Diversifying your interior design business staves off dry spells and keeps you in business during tougher times whether a slow month or two each year or a multi-year drought. You can diversify by changing the way you look at business: go virtual, try something new, or get help.
A few years ago, one of my employees told me she was going back to school and another announced that she was moving to another state. These changes allowed me to rethink how I do business. As I contemplated these changes, I decided I no longer needed to pay rent for a design studio for just myself. Now my company is virtual: my mail goes to a post office box, most catalogs are referenced on websites, and material samples are only ordered as-needed or checked out from local vendors who keep a large stock of samples. I meet clients and vendors at Starbucks or at their home or office.
Employees and contractors can access the office server using LogMeIn, an internet service that allows virtual employees to log in and access files and software loaded on a base computer. When logged in, users can see the base computer’s desktop as if they were sitting right in front of it. This is an efficient way to share a single copy of expensive software for quoting or drawing, and the files remain in the same place accessible to everyone, but not out in a “cloud.”
Try Something New
If you’re a fabulous residential designer, ask your clients if they need assistance at the office. If you design mostly offices, contact your best business clients about providing residential services. If all of your clients are local, ask them if they have vacation homes that need your special touch or offer virtual design assistance to their friends and family who live elsewhere.

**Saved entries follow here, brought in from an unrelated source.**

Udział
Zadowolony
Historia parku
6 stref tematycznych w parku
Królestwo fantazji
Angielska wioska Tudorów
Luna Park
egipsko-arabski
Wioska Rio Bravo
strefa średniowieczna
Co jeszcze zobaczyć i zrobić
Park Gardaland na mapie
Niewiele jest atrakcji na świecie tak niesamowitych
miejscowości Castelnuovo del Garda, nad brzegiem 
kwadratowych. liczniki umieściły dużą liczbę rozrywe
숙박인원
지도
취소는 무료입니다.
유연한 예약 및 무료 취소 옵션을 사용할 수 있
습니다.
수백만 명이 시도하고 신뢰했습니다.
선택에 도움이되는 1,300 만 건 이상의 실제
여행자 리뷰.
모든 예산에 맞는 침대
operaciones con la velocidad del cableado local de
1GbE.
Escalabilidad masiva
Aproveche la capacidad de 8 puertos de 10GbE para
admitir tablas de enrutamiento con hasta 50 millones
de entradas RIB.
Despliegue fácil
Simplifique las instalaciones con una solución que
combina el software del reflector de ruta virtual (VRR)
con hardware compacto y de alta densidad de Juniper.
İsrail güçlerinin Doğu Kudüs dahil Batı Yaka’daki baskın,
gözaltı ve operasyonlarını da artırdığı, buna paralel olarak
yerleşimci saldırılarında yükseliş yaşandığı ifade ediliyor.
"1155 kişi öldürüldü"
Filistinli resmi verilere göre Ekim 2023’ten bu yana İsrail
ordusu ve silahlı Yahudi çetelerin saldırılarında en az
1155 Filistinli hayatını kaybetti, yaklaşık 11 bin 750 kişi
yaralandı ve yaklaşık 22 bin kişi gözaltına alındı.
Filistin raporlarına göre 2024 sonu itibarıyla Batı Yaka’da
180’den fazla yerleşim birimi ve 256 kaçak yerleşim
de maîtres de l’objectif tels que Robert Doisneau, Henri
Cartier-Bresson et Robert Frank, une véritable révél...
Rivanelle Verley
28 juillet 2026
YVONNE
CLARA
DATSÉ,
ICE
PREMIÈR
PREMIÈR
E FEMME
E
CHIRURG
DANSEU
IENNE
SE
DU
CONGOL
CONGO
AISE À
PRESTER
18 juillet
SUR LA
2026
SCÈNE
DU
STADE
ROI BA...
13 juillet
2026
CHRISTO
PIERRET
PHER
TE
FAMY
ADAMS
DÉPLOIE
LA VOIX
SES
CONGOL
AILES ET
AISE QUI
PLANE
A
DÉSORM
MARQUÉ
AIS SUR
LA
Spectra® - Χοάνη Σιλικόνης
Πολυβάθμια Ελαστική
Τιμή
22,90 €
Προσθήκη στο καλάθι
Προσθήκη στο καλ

I’ve helped clients across the country without going anywhere. For example, a local client wanted help with paint colors for her daughter’s home. The client and I had swatches, catalogs, and a towel in our location and the client’s daughter had the same items at her home in another state. I made suggestions and selections for the paint colors without leaving the Chicago area. I sent paint samples to both mother and daughter. We had a virtual follow-up meeting to make a few adjustments, and everyone was pleased with the results.
Sometimes small business owners think we can do it all ourselves, but we can’t be everything to everyone. Finding someone who brings new or different strengths—whether as employee or contractor—provides balance for your business.
When in doubt, hire someone to help. Professional business coaches like Tom Reber with Motor can help you find ways to reach your full potential and keep the momentum going.
Keep It Going
Whether you’ve been in business for a few months or many years, diversification can be the key to keep business flowing no matter how the market changes.